## DIRECTIVE
Copy out all the items below, substituting "vernacular name" for "common name" wherever it occurs and keeping every other line the same.

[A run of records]

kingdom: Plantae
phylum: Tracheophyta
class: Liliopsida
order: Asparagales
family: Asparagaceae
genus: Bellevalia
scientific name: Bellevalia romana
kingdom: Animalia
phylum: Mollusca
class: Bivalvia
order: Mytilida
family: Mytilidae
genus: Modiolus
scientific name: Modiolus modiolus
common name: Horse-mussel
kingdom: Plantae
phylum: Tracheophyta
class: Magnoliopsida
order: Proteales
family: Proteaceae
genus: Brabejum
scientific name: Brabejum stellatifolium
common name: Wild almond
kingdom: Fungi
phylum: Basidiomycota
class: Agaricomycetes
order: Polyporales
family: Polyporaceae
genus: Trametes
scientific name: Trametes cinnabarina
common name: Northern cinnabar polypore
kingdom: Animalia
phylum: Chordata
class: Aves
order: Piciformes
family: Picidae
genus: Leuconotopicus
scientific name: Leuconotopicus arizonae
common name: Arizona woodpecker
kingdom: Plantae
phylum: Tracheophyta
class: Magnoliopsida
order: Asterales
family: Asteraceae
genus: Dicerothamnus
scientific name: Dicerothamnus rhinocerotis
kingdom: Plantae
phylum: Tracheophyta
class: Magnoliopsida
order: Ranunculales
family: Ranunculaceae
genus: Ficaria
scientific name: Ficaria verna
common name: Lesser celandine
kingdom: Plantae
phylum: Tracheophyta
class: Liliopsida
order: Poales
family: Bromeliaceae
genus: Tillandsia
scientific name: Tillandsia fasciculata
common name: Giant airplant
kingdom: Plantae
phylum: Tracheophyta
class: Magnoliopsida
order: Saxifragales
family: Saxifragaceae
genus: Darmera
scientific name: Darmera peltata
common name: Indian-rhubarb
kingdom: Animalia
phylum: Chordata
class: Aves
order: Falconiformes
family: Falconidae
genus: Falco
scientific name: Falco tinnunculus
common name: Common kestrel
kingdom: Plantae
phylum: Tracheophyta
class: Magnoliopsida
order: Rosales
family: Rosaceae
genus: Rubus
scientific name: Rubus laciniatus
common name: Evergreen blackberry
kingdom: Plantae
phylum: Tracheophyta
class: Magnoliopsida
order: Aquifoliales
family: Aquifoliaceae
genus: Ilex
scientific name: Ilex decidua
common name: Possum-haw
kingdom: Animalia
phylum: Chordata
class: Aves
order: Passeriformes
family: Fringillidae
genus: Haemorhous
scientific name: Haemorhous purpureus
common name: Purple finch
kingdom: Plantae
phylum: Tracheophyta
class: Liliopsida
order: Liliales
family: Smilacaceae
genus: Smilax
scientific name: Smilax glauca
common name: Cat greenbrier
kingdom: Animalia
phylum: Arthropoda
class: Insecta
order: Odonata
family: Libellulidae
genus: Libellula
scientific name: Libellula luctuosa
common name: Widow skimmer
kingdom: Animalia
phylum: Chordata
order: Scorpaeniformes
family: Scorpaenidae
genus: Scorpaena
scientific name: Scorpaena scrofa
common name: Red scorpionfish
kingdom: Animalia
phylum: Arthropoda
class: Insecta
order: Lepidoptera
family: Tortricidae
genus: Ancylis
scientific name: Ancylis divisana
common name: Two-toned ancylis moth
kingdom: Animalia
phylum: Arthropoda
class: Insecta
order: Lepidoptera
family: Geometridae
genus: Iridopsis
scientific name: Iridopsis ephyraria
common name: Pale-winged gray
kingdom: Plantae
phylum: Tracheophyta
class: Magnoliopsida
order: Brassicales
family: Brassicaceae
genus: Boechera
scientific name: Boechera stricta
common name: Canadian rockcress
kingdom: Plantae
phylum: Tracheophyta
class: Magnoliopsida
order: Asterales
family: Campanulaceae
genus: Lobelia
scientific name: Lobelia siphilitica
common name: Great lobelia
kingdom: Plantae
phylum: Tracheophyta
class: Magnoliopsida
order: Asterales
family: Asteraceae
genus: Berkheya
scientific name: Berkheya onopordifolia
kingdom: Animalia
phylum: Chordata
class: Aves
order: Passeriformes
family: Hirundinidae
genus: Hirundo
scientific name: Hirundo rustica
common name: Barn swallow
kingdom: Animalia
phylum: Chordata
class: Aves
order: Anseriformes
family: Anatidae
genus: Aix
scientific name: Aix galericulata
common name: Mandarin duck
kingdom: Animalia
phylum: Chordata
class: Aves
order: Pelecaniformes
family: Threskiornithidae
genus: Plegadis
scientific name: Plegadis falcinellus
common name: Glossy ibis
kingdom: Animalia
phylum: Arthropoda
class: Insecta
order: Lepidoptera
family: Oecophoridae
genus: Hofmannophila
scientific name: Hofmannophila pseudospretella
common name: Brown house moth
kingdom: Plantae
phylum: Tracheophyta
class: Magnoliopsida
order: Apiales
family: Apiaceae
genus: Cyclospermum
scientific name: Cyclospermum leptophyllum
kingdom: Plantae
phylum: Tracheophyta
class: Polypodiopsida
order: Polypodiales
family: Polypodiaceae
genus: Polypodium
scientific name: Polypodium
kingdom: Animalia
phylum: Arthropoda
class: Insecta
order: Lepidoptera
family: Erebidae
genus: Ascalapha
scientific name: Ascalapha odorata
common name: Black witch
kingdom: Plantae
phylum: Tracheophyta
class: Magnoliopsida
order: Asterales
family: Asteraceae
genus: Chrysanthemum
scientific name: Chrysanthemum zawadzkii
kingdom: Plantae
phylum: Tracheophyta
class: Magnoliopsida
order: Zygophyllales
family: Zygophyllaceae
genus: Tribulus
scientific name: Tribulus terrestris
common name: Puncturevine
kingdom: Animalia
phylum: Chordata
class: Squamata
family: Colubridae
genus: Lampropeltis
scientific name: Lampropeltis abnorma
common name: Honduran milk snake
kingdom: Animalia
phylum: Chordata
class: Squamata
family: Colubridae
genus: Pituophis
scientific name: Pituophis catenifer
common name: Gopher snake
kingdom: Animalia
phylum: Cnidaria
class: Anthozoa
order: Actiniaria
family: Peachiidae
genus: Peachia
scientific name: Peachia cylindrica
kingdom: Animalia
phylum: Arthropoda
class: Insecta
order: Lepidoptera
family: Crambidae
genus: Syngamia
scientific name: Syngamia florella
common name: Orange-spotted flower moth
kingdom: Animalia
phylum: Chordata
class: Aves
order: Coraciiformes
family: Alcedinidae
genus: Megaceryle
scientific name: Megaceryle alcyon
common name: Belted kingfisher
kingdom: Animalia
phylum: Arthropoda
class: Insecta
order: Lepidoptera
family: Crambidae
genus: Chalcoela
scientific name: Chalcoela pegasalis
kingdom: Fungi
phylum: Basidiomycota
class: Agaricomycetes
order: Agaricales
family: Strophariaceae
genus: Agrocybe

## EXERCISE RESULT
kingdom: Plantae
phylum: Tracheophyta
class: Liliopsida
order: Asparagales
family: Asparagaceae
genus: Bellevalia
scientific name: Bellevalia romana
kingdom: Animalia
phylum: Mollusca
class: Bivalvia
order: Mytilida
family: Mytilidae
genus: Modiolus
scientific name: Modiolus modiolus
vernacular name: Horse-mussel
kingdom: Plantae
phylum: Tracheophyta
class: Magnoliopsida
order: Proteales
family: Proteaceae
genus: Brabejum
scientific name: Brabejum stellatifolium
vernacular name: Wild almond
kingdom: Fungi
phylum: Basidiomycota
class: Agaricomycetes
order: Polyporales
family: Polyporaceae
genus: Trametes
scientific name: Trametes cinnabarina
vernacular name: Northern cinnabar polypore
kingdom: Animalia
phylum: Chordata
class: Aves
order: Piciformes
family: Picidae
genus: Leuconotopicus
scientific name: Leuconotopicus arizonae
vernacular name: Arizona woodpecker
kingdom: Plantae
phylum: Tracheophyta
class: Magnoliopsida
order: Asterales
family: Asteraceae
genus: Dicerothamnus
scientific name: Dicerothamnus rhinocerotis
kingdom: Plantae
phylum: Tracheophyta
class: Magnoliopsida
order: Ranunculales
family: Ranunculaceae
genus: Ficaria
scientific name: Ficaria verna
vernacular name: Lesser celandine
kingdom: Plantae
phylum: Tracheophyta
class: Liliopsida
order: Poales
family: Bromeliaceae
genus: Tillandsia
scientific name: Tillandsia fasciculata
vernacular name: Giant airplant
kingdom: Plantae
phylum: Tracheophyta
class: Magnoliopsida
order: Saxifragales
family: Saxifragaceae
genus: Darmera
scientific name: Darmera peltata
vernacular name: Indian-rhubarb
kingdom: Animalia
phylum: Chordata
class: Aves
order: Falconiformes
family: Falconidae
genus: Falco
scientific name: Falco tinnunculus
vernacular name: Common kestrel
kingdom: Plantae
phylum: Tracheophyta
class: Magnoliopsida
order: Rosales
family: Rosaceae
genus: Rubus
scientific name: Rubus laciniatus
vernacular name: Evergreen blackberry
kingdom: Plantae
phylum: Tracheophyta
class: Magnoliopsida
order: Aquifoliales
family: Aquifoliaceae
genus: Ilex
scientific name: Ilex decidua
vernacular name: Possum-haw
kingdom: Animalia
phylum: Chordata
class: Aves
order: Passeriformes
family: Fringillidae
genus: Haemorhous
scientific name: Haemorhous purpureus
vernacular name: Purple finch
kingdom: Plantae
phylum: Tracheophyta
class: Liliopsida
order: Liliales
family: Smilacaceae
genus: Smilax
scientific name: Smilax glauca
vernacular name: Cat greenbrier
kingdom: Animalia
phylum: Arthropoda
class: Insecta
order: Odonata
family: Libellulidae
genus: Libellula
scientific name: Libellula luctuosa
vernacular name: Widow skimmer
kingdom: Animalia
phylum: Chordata
order: Scorpaeniformes
family: Scorpaenidae
genus: Scorpaena
scientific name: Scorpaena scrofa
vernacular name: Red scorpionfish
kingdom: Animalia
phylum: Arthropoda
class: Insecta
order: Lepidoptera
family: Tortricidae
genus: Ancylis
scientific name: Ancylis divisana
vernacular name: Two-toned ancylis moth
kingdom: Animalia
phylum: Arthropoda
class: Insecta
order: Lepidoptera
family: Geometridae
genus: Iridopsis
scientific name: Iridopsis ephyraria
vernacular name: Pale-winged gray
kingdom: Plantae
phylum: Tracheophyta
class: Magnoliopsida
order: Brassicales
family: Brassicaceae
genus: Boechera
scientific name: Boechera stricta
vernacular name: Canadian rockcress
kingdom: Plantae
phylum: Tracheophyta
class: Magnoliopsida
order: Asterales
family: Campanulaceae
genus: Lobelia
scientific name: Lobelia siphilitica
vernacular name: Great lobelia
kingdom: Plantae
phylum: Tracheophyta
class: Magnoliopsida
order: Asterales
family: Asteraceae
genus: Berkheya
scientific name: Berkheya onopordifolia
kingdom: Animalia
phylum: Chordata
class: Aves
order: Passeriformes
family: Hirundinidae
genus: Hirundo
scientific name: Hirundo rustica
vernacular name: Barn swallow
kingdom: Animalia
phylum: Chordata
class: Aves
order: Anseriformes
family: Anatidae
genus: Aix
scientific name: Aix galericulata
vernacular name: Mandarin duck
kingdom: Animalia
phylum: Chordata
class: Aves
order: Pelecaniformes
family: Threskiornithidae
genus: Plegadis
scientific name: Plegadis falcinellus
vernacular name: Glossy ibis
kingdom: Animalia
phylum: Arthropoda
class: Insecta
order: Lepidoptera
family: Oecophoridae
genus: Hofmannophila
scientific name: Hofmannophila pseudospretella
vernacular name: Brown house moth
kingdom: Plantae
phylum: Tracheophyta
class: Magnoliopsida
order: Apiales
family: Apiaceae
genus: Cyclospermum
scientific name: Cyclospermum leptophyllum
kingdom: Plantae
phylum: Tracheophyta
class: Polypodiopsida
order: Polypodiales
family: Polypodiaceae
genus: Polypodium
scientific name: Polypodium
kingdom: Animalia
phylum: Arthropoda
class: Insecta
order: Lepidoptera
family: Erebidae
genus: Ascalapha
scientific name: Ascalapha odorata
vernacular name: Black witch
kingdom: Plantae
phylum: Tracheophyta
class: Magnoliopsida
order: Asterales
family: Asteraceae
genus: Chrysanthemum
scientific name: Chrysanthemum zawadzkii
kingdom: Plantae
phylum: Tracheophyta
class: Magnoliopsida
order: Zygophyllales
family: Zygophyllaceae
genus: Tribulus
scientific name: Tribulus terrestris
vernacular name: Puncturevine
kingdom: Animalia
phylum: Chordata
class: Squamata
family: Colubridae
genus: Lampropeltis
scientific name: Lampropeltis abnorma
vernacular name: Honduran milk snake
kingdom: Animalia
phylum: Chordata
class: Squamata
family: Colubridae
genus: Pituophis
scientific name: Pituophis catenifer
vernacular name: Gopher snake
kingdom: Animalia
phylum: Cnidaria
class: Anthozoa
order: Actiniaria
family: Peachiidae
genus: Peachia
scientific name: Peachia cylindrica
kingdom: Animalia
phylum: Arthropoda
class: Insecta
order: Lepidoptera
family: Crambidae
genus: Syngamia
scientific name: Syngamia florella
vernacular name: Orange-spotted flower moth
kingdom: Animalia
phylum: Chordata
class: Aves
order: Coraciiformes
family: Alcedinidae
genus: Megaceryle
scientific name: Megaceryle alcyon
vernacular name: Belted kingfisher
kingdom: Animalia
phylum: Arthropoda
class: Insecta
order: Lepidoptera
family: Crambidae
genus: Chalcoela
scientific name: Chalcoela pegasalis
kingdom: Fungi
phylum: Basidiomycota
class: Agaricomycetes
order: Agaricales
family: Strophariaceae
genus: Agrocybe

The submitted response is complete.